Overall, this problem looking at history of consumer experiences and then behavior and building prediction to predict in the future. Therefore, if low wallet balance in the past has lead to zero transaction in more recent times, the model generalizes that current low balances increasesw the probability in the future. Since the market is hyperlocal consumer profiles such as age, gender, purchase profiles are not great predictor of variability
The goal is to build a machine learning classification model that can predict probability of churn in current customers based on behavior of attrition in the past. Meaning Probability of 'No future interaction'
Exploratory Analysis
Univariate visualization can show some interest insights. Such as, low balance (<= $5) shows higher proportion of churn, similarly consumers with > 30 of Length of Relationship tend to churn less
The bivariate jointplot shoes a ellipsoidal area with large concentration of churns. This is perhaps due to interaction of two bimodal distribution
Predicting Churn
Three machine learning models- logistic regression, random forest, xhboost for binary classification are developed with hyperparameters fitting using and f1 score is used as quality metric. The following are the ROC curves
The following are the classification metrics:
scorer | train_f1_score | train_auc_score | train_precision | train_recall | test_f1_score | test_auc_score | test_precision | test_recall | |
---|---|---|---|---|---|---|---|---|---|
0 | Logistic Regression | 0.729809 | 0.724550 | 0.716133 | 0.74405 | 0.203343 | 0.800579 | 0.118699 | 0.118699 |
1 | Random Forest | 0.990381 | 0.990283 | 0.980957 | 1.00000 | 0.556150 | 0.875905 | 0.619048 | 0.619048 |
2 | XGBoost | 0.985542 | 0.985325 | 0.971506 | 1.00000 | 0.553191 | 0.882587 | 0.492424 | 0.492424 |
The recall rate is key as this determines ability to target with retention engagement. The model to be used is determined by factors such as budget. In this case the Random Forest model ought to be used
Recall Rate
The recall rate clearly needs to be maximized in the current context. The following steps can be used as next steps:
- Data Augmentation: Increase the representation of the minority class by generating synthetic data points or using techniques like SMOTE (Synthetic Minority Over-sampling Technique).
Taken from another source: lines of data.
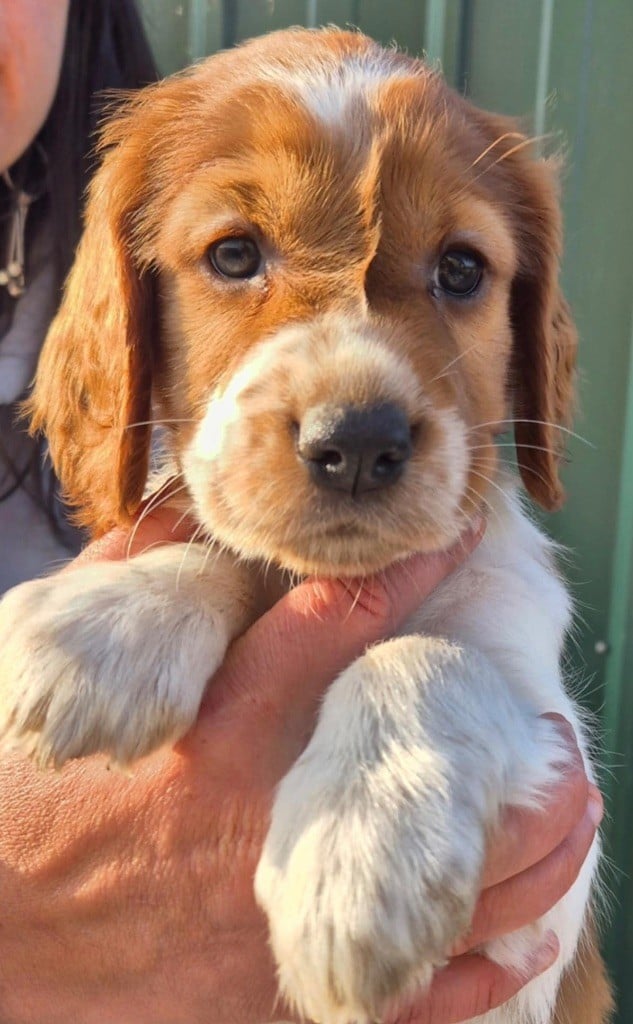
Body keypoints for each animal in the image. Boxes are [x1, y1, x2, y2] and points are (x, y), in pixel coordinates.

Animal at [0, 27, 613, 1024]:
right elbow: (221, 541)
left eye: (460, 270)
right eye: (234, 255)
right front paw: (102, 631)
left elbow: (425, 653)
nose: (357, 441)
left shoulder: (552, 855)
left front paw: (361, 858)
- Feature Engineering: Carefully select and engineer features that highlight important patterns and characteristics of both classes, aiding the model's ability to distinguish between them.
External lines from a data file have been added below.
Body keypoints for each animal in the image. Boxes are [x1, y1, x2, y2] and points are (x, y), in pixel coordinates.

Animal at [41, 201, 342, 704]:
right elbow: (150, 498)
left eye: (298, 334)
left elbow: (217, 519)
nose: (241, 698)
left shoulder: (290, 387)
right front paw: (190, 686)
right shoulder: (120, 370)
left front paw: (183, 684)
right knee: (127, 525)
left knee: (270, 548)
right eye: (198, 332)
- Algorithm Selection: Choose algorithms that are well-suited for imbalanced datasets, such as Random Forests, Gradient Boosting, or Support Vector Machines, as they can capture complex relationships better.
- Threshold Adjustment: Modify the classification threshold to prioritize recall over precision, particularly when false negatives are more costly than false positives.
- Ensemble Methods: Combine multiple models, such as bagging or boosting, to improve overall performance and recall by leveraging the strengths of different algorithms or subsets of the data.